● **WHAT IS REQUIRED**: Only one stretch of the data below is needed. Output the lines from the one with "0: (80, 26, 1.11)" up to and including the one with "87: (165, 148, 1.05)", exactly as they stand.

Segment Start: SOURCE MATERIAL

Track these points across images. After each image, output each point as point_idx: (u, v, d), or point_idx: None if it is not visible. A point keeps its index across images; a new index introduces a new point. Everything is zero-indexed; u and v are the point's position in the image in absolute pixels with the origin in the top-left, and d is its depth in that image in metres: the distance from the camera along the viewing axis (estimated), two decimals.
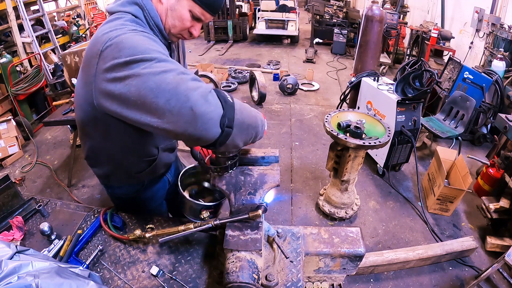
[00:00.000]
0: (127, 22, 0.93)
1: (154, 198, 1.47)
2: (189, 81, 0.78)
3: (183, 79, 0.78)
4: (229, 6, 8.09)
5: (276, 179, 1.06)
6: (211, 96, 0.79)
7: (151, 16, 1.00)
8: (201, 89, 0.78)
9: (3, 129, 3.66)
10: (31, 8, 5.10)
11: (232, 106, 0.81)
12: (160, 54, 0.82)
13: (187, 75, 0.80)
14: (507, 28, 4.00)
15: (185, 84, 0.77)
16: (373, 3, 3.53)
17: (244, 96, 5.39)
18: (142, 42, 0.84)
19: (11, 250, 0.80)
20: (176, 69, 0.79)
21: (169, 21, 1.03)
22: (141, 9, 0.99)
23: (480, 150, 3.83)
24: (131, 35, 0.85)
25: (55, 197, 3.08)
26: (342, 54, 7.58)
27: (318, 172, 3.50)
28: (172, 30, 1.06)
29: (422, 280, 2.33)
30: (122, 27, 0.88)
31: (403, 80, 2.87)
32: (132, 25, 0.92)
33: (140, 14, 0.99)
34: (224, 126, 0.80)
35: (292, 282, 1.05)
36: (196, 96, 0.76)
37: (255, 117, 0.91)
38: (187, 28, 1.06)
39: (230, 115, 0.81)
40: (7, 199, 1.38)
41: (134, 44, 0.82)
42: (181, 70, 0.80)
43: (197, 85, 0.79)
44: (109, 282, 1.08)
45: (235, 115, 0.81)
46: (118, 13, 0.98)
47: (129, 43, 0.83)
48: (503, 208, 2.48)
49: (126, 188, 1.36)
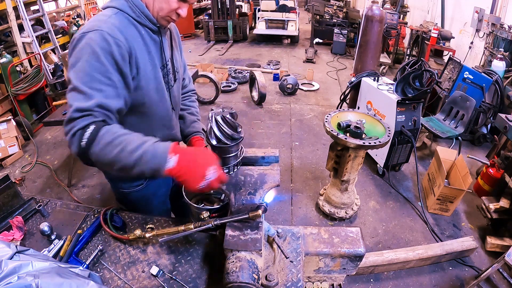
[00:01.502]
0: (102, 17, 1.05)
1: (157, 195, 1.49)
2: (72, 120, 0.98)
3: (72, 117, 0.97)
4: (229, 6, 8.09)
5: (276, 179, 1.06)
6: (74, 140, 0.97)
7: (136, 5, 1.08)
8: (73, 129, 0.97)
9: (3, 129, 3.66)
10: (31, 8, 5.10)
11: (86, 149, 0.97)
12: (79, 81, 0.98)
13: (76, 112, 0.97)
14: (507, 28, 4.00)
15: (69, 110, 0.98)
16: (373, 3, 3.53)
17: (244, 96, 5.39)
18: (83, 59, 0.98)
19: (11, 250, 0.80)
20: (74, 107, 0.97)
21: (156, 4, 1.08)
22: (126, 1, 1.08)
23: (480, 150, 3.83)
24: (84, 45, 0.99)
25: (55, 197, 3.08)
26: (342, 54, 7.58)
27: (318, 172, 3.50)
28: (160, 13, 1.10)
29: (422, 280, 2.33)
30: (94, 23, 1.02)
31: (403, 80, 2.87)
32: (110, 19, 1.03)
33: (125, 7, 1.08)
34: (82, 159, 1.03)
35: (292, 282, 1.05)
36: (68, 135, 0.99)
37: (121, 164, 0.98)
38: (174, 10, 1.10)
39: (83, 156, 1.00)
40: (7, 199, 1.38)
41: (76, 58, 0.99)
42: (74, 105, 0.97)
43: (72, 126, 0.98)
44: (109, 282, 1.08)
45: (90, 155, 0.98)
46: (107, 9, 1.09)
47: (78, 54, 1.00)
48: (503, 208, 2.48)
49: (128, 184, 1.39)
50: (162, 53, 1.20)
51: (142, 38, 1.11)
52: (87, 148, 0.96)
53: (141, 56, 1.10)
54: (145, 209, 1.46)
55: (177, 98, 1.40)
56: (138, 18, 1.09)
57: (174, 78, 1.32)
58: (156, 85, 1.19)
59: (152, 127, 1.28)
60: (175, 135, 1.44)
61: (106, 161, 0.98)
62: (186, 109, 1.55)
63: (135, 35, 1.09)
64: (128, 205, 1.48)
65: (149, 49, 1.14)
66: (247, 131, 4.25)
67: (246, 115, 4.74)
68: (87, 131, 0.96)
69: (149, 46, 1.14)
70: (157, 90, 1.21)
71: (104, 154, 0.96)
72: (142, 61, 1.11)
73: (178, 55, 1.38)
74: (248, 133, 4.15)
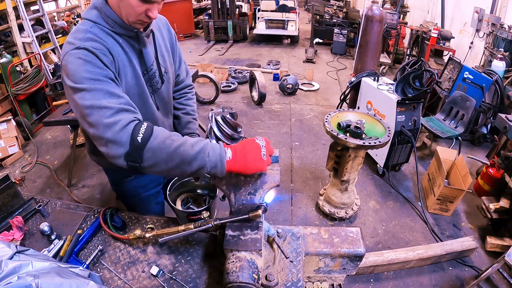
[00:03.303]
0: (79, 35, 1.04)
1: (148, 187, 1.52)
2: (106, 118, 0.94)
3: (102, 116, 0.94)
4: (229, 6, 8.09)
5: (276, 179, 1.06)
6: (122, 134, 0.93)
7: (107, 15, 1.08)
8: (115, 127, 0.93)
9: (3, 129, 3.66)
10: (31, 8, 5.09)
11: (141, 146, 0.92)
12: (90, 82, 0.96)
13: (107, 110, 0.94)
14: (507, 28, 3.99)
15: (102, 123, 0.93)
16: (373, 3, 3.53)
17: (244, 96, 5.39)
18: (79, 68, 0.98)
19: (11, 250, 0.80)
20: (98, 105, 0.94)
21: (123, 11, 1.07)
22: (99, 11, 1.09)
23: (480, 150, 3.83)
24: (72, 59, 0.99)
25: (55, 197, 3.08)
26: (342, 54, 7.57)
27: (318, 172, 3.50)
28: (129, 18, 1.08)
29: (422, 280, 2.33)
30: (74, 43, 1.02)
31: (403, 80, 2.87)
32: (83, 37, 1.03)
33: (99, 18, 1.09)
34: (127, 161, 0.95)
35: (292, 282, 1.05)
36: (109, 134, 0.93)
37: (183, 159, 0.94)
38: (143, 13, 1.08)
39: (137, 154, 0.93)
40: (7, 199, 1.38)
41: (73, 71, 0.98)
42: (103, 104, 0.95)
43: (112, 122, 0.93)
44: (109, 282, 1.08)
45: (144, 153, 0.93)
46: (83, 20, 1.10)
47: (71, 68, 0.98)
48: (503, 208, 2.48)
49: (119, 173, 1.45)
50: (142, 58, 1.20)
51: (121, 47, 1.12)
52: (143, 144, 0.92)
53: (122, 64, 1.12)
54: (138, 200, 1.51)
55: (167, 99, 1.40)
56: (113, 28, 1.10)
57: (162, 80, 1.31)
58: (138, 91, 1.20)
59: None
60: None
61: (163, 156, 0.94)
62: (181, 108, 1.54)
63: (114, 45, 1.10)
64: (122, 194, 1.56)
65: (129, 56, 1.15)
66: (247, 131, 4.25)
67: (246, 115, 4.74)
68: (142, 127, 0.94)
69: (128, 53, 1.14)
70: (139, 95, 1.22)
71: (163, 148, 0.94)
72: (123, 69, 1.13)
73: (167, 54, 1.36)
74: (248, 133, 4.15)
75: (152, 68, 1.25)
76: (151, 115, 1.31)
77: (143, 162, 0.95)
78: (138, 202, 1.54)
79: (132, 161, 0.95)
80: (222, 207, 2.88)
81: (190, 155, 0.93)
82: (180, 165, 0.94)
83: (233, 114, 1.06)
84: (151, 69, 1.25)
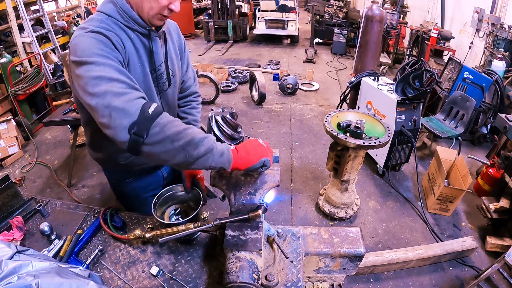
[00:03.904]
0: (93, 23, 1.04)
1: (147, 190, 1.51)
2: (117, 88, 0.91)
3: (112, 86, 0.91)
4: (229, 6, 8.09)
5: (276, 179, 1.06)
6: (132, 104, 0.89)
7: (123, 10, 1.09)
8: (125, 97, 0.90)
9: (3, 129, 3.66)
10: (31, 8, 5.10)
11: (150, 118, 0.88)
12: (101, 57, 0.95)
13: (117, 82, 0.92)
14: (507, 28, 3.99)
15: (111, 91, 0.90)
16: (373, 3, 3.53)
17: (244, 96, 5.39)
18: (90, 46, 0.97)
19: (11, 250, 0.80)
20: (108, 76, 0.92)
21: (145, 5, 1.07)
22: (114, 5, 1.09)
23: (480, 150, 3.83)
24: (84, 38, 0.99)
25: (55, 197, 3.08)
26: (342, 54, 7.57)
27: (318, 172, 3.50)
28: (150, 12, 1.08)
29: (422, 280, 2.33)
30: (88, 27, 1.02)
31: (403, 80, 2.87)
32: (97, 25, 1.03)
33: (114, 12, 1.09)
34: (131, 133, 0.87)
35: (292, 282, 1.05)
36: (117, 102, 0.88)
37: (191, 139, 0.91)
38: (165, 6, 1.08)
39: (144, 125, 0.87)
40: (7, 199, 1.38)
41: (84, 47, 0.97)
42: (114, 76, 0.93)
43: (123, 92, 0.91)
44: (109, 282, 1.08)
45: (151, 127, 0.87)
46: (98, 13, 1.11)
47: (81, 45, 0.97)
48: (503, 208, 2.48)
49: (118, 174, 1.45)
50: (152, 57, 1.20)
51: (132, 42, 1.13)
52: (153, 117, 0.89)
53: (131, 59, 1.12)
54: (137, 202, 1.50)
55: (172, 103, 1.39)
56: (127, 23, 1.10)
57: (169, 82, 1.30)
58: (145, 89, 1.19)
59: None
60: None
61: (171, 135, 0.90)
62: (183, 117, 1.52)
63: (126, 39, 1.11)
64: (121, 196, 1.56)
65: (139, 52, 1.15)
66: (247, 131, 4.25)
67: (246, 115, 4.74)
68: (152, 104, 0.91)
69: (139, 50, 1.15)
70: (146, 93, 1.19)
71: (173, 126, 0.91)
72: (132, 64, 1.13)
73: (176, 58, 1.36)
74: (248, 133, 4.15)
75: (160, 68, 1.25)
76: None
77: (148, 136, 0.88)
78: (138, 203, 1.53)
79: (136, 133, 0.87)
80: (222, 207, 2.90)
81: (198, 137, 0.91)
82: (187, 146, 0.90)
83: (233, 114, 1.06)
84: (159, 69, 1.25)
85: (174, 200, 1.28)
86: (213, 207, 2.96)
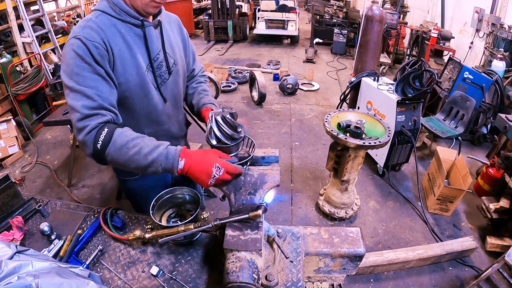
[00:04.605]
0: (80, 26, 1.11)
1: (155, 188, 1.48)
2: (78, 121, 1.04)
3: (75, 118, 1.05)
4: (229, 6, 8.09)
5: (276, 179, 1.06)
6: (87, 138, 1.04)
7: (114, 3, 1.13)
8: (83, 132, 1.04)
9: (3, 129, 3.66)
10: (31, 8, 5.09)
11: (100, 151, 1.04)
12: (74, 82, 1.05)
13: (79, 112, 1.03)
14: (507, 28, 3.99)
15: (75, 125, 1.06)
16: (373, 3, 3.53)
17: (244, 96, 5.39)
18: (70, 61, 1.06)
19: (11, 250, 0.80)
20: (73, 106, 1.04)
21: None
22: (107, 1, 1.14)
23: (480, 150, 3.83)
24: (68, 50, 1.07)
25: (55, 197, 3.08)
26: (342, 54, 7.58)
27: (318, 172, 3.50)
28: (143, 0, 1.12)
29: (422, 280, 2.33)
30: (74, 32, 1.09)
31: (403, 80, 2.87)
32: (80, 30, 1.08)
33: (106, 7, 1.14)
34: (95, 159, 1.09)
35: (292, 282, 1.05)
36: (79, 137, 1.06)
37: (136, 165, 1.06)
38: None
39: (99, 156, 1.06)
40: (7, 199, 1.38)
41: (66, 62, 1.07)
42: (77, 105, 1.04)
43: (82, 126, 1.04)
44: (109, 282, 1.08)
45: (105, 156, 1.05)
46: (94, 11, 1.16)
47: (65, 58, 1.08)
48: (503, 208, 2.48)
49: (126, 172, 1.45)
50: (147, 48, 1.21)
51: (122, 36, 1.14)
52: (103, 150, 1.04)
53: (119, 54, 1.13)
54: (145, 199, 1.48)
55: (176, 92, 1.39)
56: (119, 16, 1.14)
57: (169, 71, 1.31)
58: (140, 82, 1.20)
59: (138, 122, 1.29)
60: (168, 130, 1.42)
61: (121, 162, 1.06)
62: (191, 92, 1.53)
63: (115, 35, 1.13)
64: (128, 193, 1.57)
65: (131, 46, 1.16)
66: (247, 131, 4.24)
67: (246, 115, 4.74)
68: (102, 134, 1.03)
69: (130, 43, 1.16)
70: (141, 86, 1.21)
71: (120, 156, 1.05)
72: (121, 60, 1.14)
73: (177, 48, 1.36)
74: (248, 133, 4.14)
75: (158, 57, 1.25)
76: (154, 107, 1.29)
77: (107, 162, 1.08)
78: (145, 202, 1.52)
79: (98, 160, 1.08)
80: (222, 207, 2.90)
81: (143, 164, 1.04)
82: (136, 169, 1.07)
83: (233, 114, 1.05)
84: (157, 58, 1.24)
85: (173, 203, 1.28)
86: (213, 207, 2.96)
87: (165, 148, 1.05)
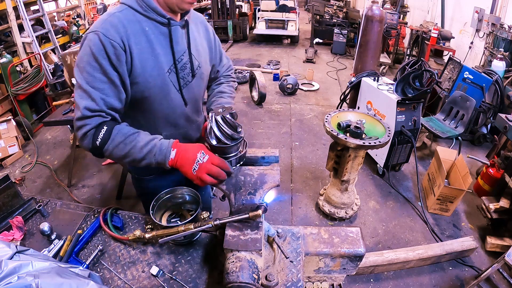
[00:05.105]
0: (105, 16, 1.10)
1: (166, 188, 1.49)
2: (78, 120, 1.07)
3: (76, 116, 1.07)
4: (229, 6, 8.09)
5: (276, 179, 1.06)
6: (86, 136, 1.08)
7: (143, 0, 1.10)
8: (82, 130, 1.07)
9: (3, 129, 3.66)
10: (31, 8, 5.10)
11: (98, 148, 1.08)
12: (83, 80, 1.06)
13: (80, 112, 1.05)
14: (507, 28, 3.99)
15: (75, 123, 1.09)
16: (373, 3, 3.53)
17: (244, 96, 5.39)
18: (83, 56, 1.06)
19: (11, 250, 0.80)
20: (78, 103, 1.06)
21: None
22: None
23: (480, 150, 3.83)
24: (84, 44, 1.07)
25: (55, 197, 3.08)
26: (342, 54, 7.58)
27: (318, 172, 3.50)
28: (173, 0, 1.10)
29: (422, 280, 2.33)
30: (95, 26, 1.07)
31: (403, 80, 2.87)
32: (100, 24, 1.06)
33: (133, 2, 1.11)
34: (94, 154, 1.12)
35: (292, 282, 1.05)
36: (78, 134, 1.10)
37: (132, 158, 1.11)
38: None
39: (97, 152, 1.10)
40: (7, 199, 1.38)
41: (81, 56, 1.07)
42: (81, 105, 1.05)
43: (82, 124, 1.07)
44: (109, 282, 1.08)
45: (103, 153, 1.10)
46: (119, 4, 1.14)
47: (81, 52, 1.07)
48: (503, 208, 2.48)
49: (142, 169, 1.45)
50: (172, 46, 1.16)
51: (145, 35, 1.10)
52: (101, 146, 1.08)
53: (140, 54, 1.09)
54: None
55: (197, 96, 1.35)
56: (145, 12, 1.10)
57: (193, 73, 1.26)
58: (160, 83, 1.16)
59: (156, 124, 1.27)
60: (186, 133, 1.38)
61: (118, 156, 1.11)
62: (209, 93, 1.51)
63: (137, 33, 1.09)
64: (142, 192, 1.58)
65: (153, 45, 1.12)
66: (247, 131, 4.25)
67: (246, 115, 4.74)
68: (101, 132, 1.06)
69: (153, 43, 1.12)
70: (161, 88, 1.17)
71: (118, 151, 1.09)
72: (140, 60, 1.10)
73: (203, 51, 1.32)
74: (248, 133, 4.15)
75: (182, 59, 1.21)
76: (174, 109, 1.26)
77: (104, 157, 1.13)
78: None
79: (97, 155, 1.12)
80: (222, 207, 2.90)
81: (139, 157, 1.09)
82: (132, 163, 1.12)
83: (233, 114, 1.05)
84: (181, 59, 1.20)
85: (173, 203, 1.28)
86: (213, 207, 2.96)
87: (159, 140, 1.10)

Segment End: SOURCE MATERIAL
Segment Start: SOURCE MATERIAL

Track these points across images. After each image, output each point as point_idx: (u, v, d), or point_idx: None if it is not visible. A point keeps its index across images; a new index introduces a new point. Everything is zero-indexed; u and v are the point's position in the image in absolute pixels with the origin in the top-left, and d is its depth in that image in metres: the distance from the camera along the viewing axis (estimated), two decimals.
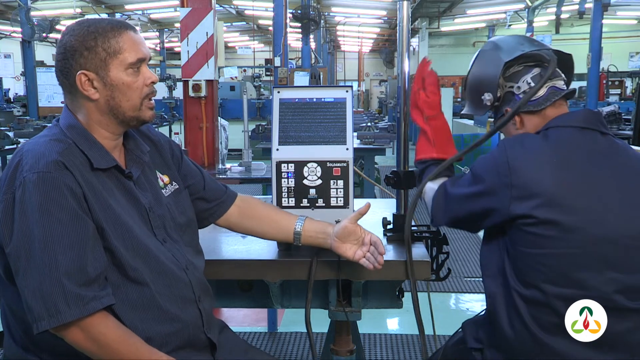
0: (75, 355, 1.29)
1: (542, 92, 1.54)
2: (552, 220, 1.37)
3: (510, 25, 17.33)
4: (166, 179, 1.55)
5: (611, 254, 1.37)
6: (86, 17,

Segment End: SOURCE MATERIAL

● **TASK RESPONSE**:
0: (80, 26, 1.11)
1: (155, 188, 1.48)
2: (78, 121, 1.04)
3: (75, 118, 1.05)
4: (229, 6, 8.09)
5: (276, 179, 1.06)
6: (87, 138, 1.04)
7: (114, 3, 1.13)
8: (83, 132, 1.04)
9: (3, 129, 3.66)
10: (31, 8, 5.09)
11: (100, 151, 1.04)
12: (74, 82, 1.05)
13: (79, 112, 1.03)
14: (507, 28, 3.99)
15: (75, 125, 1.06)
16: (373, 3, 3.53)
17: (244, 96, 5.39)
18: (70, 61, 1.06)
19: (11, 250, 0.80)
20: (73, 106, 1.04)
21: None
22: (107, 1, 1.14)
23: (480, 150, 3.83)
24: (68, 50, 1.07)
25: (55, 197, 3.08)
26: (342, 54, 7.58)
27: (318, 172, 3.50)
28: (143, 0, 1.12)
29: (422, 280, 2.33)
30: (74, 32, 1.09)
31: (403, 80, 2.87)
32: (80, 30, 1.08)
33: (106, 7, 1.14)
34: (95, 159, 1.09)
35: (292, 282, 1.05)
36: (79, 137, 1.06)
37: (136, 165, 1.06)
38: None
39: (99, 156, 1.06)
40: (7, 199, 1.38)
41: (66, 62, 1.07)
42: (77, 105, 1.04)
43: (82, 126, 1.04)
44: (109, 282, 1.08)
45: (105, 156, 1.05)
46: (94, 11, 1.16)
47: (65, 58, 1.08)
48: (503, 208, 2.48)
49: (126, 172, 1.45)
50: (147, 48, 1.21)
51: (122, 36, 1.14)
52: (103, 150, 1.04)
53: (119, 54, 1.13)
54: (145, 199, 1.48)
55: (176, 92, 1.39)
56: (119, 16, 1.14)
57: (169, 71, 1.31)
58: (140, 82, 1.20)
59: (138, 122, 1.29)
60: (168, 130, 1.42)
61: (121, 162, 1.06)
62: (191, 92, 1.53)
63: (115, 35, 1.13)
64: (128, 193, 1.57)
65: (131, 46, 1.16)
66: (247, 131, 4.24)
67: (246, 115, 4.74)
68: (102, 134, 1.03)
69: (130, 43, 1.16)
70: (141, 86, 1.21)
71: (120, 156, 1.05)
72: (121, 60, 1.14)
73: (177, 48, 1.36)
74: (248, 133, 4.14)
75: (158, 57, 1.25)
76: (154, 107, 1.29)
77: (107, 162, 1.08)
78: (145, 202, 1.52)
79: (98, 160, 1.08)
80: (222, 207, 2.90)
81: (143, 164, 1.04)
82: (136, 169, 1.07)
83: (233, 114, 1.05)
84: (157, 58, 1.24)
85: (173, 203, 1.28)
86: (213, 207, 2.96)
87: (165, 148, 1.05)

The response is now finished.